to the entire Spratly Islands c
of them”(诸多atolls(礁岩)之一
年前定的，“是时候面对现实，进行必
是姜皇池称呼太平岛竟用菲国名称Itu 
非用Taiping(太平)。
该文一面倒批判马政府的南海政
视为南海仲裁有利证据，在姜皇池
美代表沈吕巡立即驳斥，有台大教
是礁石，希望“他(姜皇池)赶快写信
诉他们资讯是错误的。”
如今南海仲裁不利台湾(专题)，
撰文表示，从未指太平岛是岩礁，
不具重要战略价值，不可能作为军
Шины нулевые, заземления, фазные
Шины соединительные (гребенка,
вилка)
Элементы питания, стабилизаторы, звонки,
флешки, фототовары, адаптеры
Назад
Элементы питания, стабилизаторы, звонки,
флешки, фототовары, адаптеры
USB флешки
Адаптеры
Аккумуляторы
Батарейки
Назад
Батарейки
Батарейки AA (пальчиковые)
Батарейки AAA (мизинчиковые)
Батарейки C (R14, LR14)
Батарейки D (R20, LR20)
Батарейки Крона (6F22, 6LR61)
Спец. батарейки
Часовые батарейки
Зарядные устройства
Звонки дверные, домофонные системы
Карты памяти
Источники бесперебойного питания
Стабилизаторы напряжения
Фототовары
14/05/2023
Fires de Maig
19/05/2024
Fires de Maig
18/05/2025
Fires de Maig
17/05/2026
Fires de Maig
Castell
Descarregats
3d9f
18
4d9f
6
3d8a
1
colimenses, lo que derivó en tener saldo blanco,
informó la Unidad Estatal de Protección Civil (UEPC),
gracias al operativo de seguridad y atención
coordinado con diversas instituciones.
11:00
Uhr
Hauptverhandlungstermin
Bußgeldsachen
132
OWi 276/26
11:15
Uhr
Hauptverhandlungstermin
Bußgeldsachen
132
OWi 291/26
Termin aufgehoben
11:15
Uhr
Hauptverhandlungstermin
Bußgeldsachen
============================================================
== Exercise ==
Reproduce every line of the listing above without alteration, keeping each line in its original order.

== Exercise answer ==
to the entire Spratly Islands c
of them”(诸多atolls(礁岩)之一
年前定的，“是时候面对现实，进行必
是姜皇池称呼太平岛竟用菲国名称Itu 
非用Taiping(太平)。
该文一面倒批判马政府的南海政
视为南海仲裁有利证据，在姜皇池
美代表沈吕巡立即驳斥，有台大教
是礁石，希望“他(姜皇池)赶快写信
诉他们资讯是错误的。”
如今南海仲裁不利台湾(专题)，
撰文表示，从未指太平岛是岩礁，
不具重要战略价值，不可能作为军
Шины нулевые, заземления, фазные
Шины соединительные (гребенка,
вилка)
Элементы питания, стабилизаторы, звонки,
флешки, фототовары, адаптеры
Назад
Элементы питания, стабилизаторы, звонки,
флешки, фототовары, адаптеры
USB флешки
Адаптеры
Аккумуляторы
Батарейки
Назад
Батарейки
Батарейки AA (пальчиковые)
Батарейки AAA (мизинчиковые)
Батарейки C (R14, LR14)
Батарейки D (R20, LR20)
Батарейки Крона (6F22, 6LR61)
Спец. батарейки
Часовые батарейки
Зарядные устройства
Звонки дверные, домофонные системы
Карты памяти
Источники бесперебойного питания
Стабилизаторы напряжения
Фототовары
14/05/2023
Fires de Maig
19/05/2024
Fires de Maig
18/05/2025
Fires de Maig
17/05/2026
Fires de Maig
Castell
Descarregats
3d9f
18
4d9f
6
3d8a
1
colimenses, lo que derivó en tener saldo blanco,
informó la Unidad Estatal de Protección Civil (UEPC),
gracias al operativo de seguridad y atención
coordinado con diversas instituciones.
11:00
Uhr
Hauptverhandlungstermin
Bußgeldsachen
132
OWi 276/26
11:15
Uhr
Hauptverhandlungstermin
Bußgeldsachen
132
OWi 291/26
Termin aufgehoben
11:15
Uhr
Hauptverhandlungstermin
Bußgeldsachen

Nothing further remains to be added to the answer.